An interpreter was present for this application.
The Licensing Officer introduced the report and drew attention to the following:
· KS applied to renew his licenses on 17 August 2021, his previous licences expired on 14 September 2021. He has held a licence since 2004.
· He appeared at PSP in 2018 concerning an assault conviction.
· New national guidance and BCC policy means that we should not license someone with a violent offence conviction for a period of 10 years.
The appellant gave the following evidence:
· There is a historical offence in the papers regarding refusal to take a disabled person in his taxi. This was because the disabled person’s carer refused to come in the taxi with her and KS thought it would be unsafe to carry them on their own. This case was dismissed. There is another about stopping on a crossing, which was caused by an unruly customer refusing to leave the vehicle.
· Regarding the charge of assaulting a police officer, this was a case of self-defence. During an argument with his wife, neighbours called the police. KS’ wife has poor English skills and said that he had attacked her, which was factually inaccurate. KS was cooperating with the police but refused to be handcuffed, at which point the officer pepper sprayed him. He reacted by pushing the officer away to protect himself.
· A detailed record of the incident was presented at the previous PSP by his solicitor.
· As included in the papers, the judge said that KS did not punch the officer as accused but did push him which would still count as assault. He agreed to accept a 12-week suspended sentence.
After questioning from the sub-committee, the following information was confirmed
· The previous PSP decision was to exempt KS from the policy. There was a barrister present at that meeting so there was extensive discussion on the facts of the case.
· The wheelchair incident was in 2005 and was overturned on appeal.
· KS was advised to settle for the 12-week sentence by solicitors due to the difficulty of arguing a case against the police. KS regrets this as he now has a high-profile criminal conviction which has made his life more difficult.
The applicant was given the opportunity to sum up, then parties left the room while the sub-committee deliberated.
That KS’s applications to renew his Hackney Carriage Driver (HCD) and Private Hire Driver (PHD) licence both be granted.
The matter of KS’s conditional discharge for the offence of assault was considered by the Committee on 20 November 2018 when it was determined he could be treated as an exception to Council policy and was still a fit and proper person to be licensed.

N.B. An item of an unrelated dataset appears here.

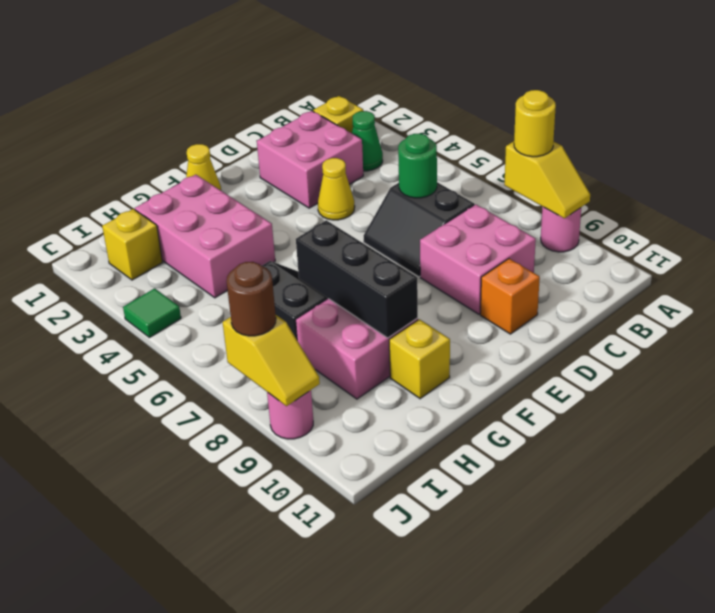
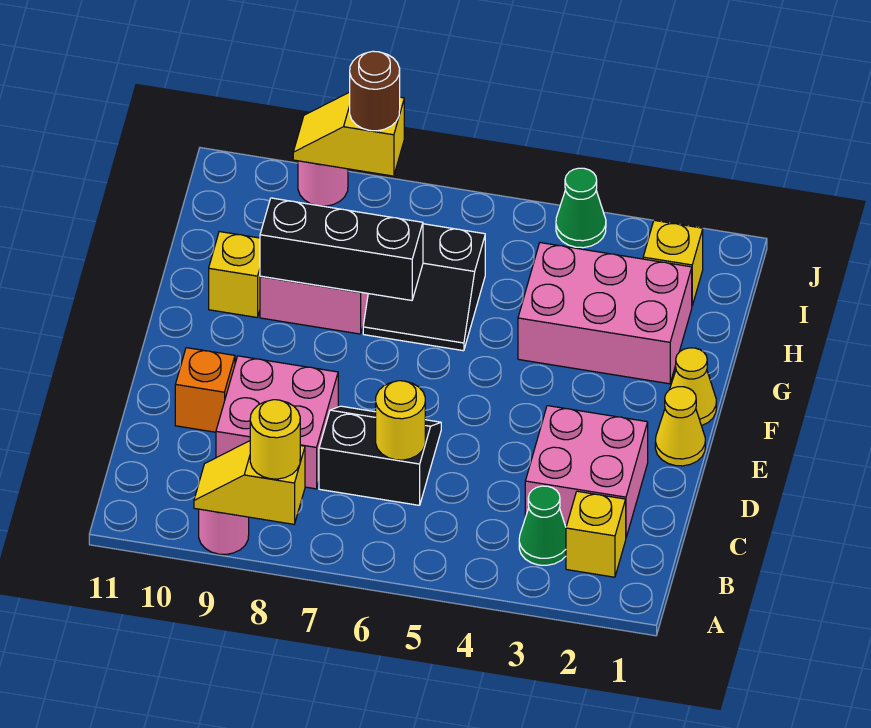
green 1x1 round brick [398,134,437,198] -> yellow 1x1 round brick [376,381,425,460]
yellow 1x1 cone [318,158,355,220] -> yellow 1x1 cone moved to [655,387,705,466]
green 1x1 tile [123,288,181,338] -> green 1x1 cone [556,168,606,248]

Nothing had changed since the last committee hearing and there had been no other concerns since regarding KS’s ability to satisfy the fit and proper person test. The conditional discharge reflects that the offending conduct was considered to be at the less serious end of the scale and would not debar KS from being a fit and proper person to hold a licence. He would therefore be similarly treated as an exception to the new policy.